> WORK ITEM
Starting at the line containing "for some exponent" and ending at the line containing "for ε small enough. On the other hand", print every line of the material below exactly, both ends included, and stop there.

> EXCERPTED RECORDS
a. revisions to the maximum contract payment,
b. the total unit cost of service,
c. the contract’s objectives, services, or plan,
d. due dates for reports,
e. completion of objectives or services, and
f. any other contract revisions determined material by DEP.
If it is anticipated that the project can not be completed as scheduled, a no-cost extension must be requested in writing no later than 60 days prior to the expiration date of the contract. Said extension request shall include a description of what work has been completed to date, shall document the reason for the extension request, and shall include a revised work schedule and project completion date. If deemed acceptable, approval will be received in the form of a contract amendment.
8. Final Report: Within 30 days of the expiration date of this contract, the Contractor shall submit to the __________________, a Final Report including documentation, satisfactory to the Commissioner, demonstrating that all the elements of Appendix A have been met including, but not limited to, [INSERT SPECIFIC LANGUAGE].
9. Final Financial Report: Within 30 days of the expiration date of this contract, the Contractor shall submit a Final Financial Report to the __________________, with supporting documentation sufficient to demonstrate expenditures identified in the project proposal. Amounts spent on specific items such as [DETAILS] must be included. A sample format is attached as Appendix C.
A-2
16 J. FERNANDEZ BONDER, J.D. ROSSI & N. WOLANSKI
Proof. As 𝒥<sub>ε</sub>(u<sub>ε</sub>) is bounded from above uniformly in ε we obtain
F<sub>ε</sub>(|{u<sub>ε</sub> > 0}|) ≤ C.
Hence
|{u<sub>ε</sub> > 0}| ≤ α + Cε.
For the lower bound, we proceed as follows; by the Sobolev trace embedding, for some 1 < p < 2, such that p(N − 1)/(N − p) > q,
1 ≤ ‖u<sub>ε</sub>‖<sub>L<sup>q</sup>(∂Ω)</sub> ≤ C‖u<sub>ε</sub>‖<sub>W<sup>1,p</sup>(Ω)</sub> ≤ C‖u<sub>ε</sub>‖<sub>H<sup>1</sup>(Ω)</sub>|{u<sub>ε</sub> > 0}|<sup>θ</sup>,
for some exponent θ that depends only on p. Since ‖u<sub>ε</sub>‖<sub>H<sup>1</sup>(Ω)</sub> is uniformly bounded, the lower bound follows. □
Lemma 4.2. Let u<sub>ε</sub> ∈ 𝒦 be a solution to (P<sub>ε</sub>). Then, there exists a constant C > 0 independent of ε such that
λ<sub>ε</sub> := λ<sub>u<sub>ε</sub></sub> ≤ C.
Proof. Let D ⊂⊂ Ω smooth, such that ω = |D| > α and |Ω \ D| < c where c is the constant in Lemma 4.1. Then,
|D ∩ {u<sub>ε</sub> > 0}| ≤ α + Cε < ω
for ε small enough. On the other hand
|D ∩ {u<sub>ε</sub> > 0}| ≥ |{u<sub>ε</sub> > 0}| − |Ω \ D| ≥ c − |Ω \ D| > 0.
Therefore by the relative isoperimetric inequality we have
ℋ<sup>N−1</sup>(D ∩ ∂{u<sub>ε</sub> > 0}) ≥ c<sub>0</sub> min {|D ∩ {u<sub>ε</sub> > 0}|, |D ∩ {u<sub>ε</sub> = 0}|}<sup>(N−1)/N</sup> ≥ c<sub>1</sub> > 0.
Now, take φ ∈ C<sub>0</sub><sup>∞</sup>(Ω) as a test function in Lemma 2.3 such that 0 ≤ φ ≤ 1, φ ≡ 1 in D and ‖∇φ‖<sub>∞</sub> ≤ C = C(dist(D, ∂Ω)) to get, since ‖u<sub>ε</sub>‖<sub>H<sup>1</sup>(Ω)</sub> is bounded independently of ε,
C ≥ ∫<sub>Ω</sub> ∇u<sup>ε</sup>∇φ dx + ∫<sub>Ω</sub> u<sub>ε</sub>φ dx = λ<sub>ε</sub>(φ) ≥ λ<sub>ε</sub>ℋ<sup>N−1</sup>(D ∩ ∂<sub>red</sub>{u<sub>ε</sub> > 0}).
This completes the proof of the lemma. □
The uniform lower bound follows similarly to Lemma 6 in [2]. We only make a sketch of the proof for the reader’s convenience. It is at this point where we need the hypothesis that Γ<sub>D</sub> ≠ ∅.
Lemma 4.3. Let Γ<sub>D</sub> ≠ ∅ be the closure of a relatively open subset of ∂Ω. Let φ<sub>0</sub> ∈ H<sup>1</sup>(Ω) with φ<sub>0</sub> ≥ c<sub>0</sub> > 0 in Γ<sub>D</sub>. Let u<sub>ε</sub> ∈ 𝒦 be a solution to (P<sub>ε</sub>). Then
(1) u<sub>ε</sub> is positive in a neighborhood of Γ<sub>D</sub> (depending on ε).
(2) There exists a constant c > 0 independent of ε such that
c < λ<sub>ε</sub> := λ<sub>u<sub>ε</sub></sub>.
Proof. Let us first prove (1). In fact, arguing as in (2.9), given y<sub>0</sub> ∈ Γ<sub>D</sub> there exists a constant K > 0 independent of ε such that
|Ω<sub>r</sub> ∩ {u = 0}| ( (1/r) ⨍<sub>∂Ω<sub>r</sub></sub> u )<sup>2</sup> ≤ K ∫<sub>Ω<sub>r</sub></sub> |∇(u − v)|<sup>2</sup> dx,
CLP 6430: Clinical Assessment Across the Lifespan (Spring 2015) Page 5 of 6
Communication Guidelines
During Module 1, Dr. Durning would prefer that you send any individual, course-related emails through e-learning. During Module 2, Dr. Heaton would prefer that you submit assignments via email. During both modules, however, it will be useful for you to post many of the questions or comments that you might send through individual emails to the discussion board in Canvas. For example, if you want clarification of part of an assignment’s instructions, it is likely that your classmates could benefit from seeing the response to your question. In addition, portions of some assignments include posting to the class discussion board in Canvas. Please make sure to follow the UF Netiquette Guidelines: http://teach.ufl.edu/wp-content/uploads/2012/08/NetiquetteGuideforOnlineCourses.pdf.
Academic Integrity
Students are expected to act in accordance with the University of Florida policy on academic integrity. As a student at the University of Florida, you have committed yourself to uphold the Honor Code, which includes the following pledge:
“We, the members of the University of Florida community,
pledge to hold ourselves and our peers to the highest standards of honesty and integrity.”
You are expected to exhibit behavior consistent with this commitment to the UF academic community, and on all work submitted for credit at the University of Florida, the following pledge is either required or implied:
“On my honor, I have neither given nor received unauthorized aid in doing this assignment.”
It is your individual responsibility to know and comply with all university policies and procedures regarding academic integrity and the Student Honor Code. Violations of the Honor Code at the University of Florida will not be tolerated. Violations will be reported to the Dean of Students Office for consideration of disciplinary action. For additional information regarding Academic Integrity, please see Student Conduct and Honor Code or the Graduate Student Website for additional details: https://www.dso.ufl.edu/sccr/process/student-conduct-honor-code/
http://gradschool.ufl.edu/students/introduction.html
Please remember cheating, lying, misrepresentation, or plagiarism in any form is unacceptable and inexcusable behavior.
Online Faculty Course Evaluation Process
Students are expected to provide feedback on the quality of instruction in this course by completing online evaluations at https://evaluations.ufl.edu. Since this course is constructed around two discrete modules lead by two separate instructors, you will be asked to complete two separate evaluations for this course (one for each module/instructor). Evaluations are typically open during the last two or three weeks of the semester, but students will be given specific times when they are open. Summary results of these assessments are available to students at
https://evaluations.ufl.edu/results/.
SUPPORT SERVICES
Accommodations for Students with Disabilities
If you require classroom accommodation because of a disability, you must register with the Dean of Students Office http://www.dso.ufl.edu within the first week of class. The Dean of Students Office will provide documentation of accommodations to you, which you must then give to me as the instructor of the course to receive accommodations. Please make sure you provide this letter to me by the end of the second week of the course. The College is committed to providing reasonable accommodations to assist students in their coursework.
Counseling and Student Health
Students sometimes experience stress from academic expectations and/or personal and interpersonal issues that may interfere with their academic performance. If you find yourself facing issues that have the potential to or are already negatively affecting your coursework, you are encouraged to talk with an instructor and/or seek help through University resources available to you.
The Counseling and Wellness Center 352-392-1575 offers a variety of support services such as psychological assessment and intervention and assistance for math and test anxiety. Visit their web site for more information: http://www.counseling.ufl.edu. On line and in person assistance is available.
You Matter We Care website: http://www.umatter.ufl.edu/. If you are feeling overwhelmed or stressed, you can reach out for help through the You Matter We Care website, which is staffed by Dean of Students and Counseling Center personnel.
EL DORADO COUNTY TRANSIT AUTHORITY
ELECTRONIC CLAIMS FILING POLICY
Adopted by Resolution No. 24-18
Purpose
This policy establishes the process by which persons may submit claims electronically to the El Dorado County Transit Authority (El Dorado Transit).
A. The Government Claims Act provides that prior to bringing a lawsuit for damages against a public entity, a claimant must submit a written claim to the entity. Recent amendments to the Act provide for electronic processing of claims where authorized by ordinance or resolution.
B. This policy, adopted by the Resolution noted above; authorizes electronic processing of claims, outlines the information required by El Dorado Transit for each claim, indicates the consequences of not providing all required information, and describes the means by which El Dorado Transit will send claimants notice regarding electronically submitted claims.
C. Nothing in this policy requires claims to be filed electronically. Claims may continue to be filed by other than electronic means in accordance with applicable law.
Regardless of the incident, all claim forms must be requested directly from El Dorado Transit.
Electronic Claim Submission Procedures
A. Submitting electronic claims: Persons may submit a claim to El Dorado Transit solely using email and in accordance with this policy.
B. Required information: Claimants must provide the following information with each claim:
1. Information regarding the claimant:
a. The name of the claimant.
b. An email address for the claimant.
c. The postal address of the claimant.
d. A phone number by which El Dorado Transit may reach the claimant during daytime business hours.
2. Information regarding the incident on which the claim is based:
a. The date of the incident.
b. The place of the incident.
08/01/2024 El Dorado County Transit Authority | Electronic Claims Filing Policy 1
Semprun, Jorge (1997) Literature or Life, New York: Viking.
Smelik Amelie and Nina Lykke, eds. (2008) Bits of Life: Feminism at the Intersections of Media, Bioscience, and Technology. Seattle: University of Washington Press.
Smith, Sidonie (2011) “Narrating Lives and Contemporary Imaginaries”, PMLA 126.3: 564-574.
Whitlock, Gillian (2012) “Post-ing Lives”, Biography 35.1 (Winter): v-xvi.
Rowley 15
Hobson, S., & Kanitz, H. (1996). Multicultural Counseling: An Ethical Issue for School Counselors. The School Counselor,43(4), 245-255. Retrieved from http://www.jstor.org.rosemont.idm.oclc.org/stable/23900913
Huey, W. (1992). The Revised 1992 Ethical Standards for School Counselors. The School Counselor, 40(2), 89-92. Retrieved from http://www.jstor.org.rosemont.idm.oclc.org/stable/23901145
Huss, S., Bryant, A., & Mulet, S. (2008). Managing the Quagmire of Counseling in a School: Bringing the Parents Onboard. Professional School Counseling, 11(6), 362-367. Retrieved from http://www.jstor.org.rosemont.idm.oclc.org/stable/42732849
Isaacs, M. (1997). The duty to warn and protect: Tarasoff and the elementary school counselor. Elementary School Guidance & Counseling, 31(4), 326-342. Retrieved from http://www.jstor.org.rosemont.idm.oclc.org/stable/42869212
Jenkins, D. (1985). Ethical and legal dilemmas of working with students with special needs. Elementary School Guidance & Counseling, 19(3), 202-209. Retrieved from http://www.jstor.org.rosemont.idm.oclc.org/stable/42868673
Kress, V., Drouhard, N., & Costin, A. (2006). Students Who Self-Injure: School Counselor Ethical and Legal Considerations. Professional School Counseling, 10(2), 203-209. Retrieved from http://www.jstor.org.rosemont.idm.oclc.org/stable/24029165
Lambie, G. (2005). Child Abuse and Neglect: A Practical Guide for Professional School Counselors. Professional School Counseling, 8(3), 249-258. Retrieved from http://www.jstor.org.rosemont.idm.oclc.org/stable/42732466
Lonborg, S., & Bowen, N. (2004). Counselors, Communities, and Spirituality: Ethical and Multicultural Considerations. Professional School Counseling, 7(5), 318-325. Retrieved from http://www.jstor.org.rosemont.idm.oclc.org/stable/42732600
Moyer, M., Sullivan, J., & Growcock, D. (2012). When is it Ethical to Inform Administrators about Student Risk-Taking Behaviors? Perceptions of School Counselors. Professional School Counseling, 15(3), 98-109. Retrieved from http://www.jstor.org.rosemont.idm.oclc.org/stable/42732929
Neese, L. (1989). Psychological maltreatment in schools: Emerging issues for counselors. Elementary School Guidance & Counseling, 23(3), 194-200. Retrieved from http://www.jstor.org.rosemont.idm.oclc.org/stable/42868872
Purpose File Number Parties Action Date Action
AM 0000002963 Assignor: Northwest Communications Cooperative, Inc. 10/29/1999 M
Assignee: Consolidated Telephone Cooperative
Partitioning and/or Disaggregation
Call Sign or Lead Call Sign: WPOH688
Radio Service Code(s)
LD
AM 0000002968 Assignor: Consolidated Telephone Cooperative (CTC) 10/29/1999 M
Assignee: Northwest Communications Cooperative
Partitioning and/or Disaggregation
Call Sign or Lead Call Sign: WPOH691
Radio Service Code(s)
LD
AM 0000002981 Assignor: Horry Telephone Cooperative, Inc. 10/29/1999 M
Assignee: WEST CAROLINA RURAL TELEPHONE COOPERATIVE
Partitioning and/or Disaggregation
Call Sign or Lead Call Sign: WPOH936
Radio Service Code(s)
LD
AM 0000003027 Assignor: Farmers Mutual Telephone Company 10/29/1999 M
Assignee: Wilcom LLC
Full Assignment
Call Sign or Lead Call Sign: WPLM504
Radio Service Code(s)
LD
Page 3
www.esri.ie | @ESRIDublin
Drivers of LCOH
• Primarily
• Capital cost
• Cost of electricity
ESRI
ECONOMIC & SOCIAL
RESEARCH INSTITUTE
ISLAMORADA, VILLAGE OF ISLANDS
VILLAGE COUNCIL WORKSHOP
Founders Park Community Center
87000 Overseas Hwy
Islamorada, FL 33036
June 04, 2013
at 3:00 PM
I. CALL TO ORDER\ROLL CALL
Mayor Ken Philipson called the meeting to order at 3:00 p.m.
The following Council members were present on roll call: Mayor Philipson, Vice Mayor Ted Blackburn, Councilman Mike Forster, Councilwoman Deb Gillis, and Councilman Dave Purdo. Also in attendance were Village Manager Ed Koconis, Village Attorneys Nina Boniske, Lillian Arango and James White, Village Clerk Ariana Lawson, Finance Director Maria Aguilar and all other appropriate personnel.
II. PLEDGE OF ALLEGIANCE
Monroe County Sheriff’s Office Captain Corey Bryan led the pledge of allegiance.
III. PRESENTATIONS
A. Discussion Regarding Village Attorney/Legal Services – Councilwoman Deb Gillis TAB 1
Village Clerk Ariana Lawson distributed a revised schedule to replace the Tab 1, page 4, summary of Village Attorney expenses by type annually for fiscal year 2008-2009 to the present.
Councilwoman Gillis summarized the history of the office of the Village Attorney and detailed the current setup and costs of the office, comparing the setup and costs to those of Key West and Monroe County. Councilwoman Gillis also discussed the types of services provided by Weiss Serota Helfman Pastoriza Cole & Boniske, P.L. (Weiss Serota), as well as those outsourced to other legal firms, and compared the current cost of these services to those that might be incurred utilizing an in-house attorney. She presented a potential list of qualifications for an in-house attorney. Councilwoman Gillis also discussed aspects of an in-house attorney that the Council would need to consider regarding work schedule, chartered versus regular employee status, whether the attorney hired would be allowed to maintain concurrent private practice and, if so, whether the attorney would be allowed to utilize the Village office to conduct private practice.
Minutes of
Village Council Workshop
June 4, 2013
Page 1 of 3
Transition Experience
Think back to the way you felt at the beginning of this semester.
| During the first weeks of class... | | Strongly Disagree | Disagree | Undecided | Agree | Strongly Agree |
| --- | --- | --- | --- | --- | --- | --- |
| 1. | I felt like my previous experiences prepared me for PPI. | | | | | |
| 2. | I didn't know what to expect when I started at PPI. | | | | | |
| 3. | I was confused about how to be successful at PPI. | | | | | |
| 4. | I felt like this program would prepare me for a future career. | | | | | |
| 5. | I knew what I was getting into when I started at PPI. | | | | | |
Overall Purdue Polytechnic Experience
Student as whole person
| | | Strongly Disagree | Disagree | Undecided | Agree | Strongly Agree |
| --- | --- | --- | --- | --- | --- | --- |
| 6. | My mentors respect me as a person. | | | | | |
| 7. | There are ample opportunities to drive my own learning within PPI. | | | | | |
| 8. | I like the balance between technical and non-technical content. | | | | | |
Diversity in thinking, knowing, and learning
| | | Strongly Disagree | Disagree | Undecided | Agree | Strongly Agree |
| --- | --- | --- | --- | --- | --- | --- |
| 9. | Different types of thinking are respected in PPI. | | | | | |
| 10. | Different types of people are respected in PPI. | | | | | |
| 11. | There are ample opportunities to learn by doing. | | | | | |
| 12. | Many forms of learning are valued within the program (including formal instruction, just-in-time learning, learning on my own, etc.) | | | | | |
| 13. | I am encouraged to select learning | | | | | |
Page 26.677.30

> YOUR RESPONSE
for some exponent θ that depends only on p. Since ‖u<sub>ε</sub>‖<sub>H<sup>1</sup>(Ω)</sub> is uniformly bounded, the lower bound follows. □
Lemma 4.2. Let u<sub>ε</sub> ∈ 𝒦 be a solution to (P<sub>ε</sub>). Then, there exists a constant C > 0 independent of ε such that
λ<sub>ε</sub> := λ<sub>u<sub>ε</sub></sub> ≤ C.
Proof. Let D ⊂⊂ Ω smooth, such that ω = |D| > α and |Ω \ D| < c where c is the constant in Lemma 4.1. Then,
|D ∩ {u<sub>ε</sub> > 0}| ≤ α + Cε < ω
for ε small enough. On the other hand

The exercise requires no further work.